TEXT below:

I had a wonderful conversation with Agnes Callard the first reader of my biography book draft last night. She came prepared with a list of questions the book had raised for her, questions for me to possibly answer, but also some that probably must remain unanswerable.
The discussion touched on the question of whether a biographer is responsible for explaining her subject—his or her contradictions, foibles, actions? to what extent? Or, conversely, does the attempt to reduce the irreducible to theories or explanations dangerously delimit one’s subject?
Agnes said that she appreciated that I did not theorize too much, but that this made her sometimes feel at sea. Which, when I thought about it later, probably would have been what Musil would like….for he didn’t like giving readers (or himself) simple scaffolds to hold on to.
Some of her questions:
What was the cause of Musil’s “restlessness,” his tendency to move, like Ulrich in the novel, from one career, woman, perspective to another? What was he looking for?
One answer (which I only thought of after the discussion) might provisionally be that, when it came to careers or disciplines, he saw them as artificially separated, so he was trying to take the best parts from each and combine them. He had to run through each of them to find them dissatisfying and then move on to create his own conscilience in an Art that combined elements of all. But also, in general, I don’t think he was so much restless as metaphoric: he would say that each experience, person, place, while distinct, all contained similar allegorical or metaphoric content: the novel about Ulrich and Agathe could have been told, he claimed, as the story of a Sufi mystic. No matter what he was circling through, he was asking the same set of questions surrounding: how to live the right life in a world that has lost most of its guiding principles, its Archimedean point. And another related question we arrived at towards the end of the discussion: Is it possible to be the sort of person Musil was or was trying to be, the sort of person he was looking for (attempts to find another kind of human being) in this world? Can one resist being polarized, reduced, caught in habits of thought and life?
But even if he wasn’t restless, he was perpetually dissatisfied—which came, in part, from his inimical trait of always looking at different aspects of everything. If something were successful in one way, it was probably a failure in another.
Was Martha the other human being whom he sought? What was it about her that satisfied him?
I think we both agreed that instead of being the Other Human Being Musil sought, Martha became One with him in a way, so she could not be—or could not remain, as they merged—the Other. But why they were so well suited? She was a woman without qualities in a way: open, experimental in moral realms and eroticism, she was an avaricious reader….they talked (Nietzsche said that Marriage is a long conversation, so you had better marry someone you can talk to!) and talked and talked. My generous reader later also asked whether Martha had undergone a change (“the taming of Martha”) over the course of the marriage; she had seemed so fierce and independent as a younger woman, but then she devotes her entire life to the fostering and proliferation of Musil’s work, not her own. What happened? I said that she was still domineering after the marriage, but in his interest (many people complained that she managed him, controlled who got to see him, what he ate, etc.). He did encourage her to do her own art (and she did some, mainly to earn money), but she would claim she was too lazy, not committed. So instead, she became what he called one of the “two authors” of his works, not just because she made it possible for him to survive and keep writing, but because so much of the writing is based on her life experiences. In some ways, their strengths and weaknesses complemented each other. They were two as one against the world.

End of TEXT.

§ **WORK ITEM A**
Reproduce the entries word for word, starting at the beginning of the entries and ending at the line that contains "0.071692, 0.848217, -1.606767]]".

THE DATA below:

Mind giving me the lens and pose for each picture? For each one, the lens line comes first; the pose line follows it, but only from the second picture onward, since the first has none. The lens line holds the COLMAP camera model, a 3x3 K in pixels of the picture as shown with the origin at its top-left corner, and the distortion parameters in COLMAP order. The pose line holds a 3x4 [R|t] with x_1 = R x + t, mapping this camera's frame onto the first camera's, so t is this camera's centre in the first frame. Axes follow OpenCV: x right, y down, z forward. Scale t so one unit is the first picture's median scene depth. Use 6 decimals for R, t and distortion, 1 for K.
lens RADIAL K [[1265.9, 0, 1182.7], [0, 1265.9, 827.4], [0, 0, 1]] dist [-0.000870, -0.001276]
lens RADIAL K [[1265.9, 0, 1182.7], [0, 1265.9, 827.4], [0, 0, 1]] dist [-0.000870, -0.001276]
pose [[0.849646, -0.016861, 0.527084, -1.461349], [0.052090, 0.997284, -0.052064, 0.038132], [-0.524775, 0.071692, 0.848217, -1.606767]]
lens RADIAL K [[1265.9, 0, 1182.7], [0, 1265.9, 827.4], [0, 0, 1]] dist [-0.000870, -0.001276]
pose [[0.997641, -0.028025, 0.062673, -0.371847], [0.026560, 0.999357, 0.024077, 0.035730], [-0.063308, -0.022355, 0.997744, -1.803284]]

End of THE DATA.

§ **WORK ITEM B**
List every person or character named in the post about the biography draft.

§ **EXERCISE ANSWER A**
Mind giving me the lens and pose for each picture? For each one, the lens line comes first; the pose line follows it, but only from the second picture onward, since the first has none. The lens line holds the COLMAP camera model, a 3x3 K in pixels of the picture as shown with the origin at its top-left corner, and the distortion parameters in COLMAP order. The pose line holds a 3x4 [R|t] with x_1 = R x + t, mapping this camera's frame onto the first camera's, so t is this camera's centre in the first frame. Axes follow OpenCV: x right, y down, z forward. Scale t so one unit is the first picture's median scene depth. Use 6 decimals for R, t and distortion, 1 for K.
lens RADIAL K [[1265.9, 0, 1182.7], [0, 1265.9, 827.4], [0, 0, 1]] dist [-0.000870, -0.001276]
lens RADIAL K [[1265.9, 0, 1182.7], [0, 1265.9, 827.4], [0, 0, 1]] dist [-0.000870, -0.001276]
pose [[0.849646, -0.016861, 0.527084, -1.461349], [0.052090, 0.997284, -0.052064, 0.038132], [-0.524775, 0.071692, 0.848217, -1.606767]]

§ **EXERCISE ANSWER B**
Agnes Callard, Musil, Ulrich, Agathe, Martha, Nietzsche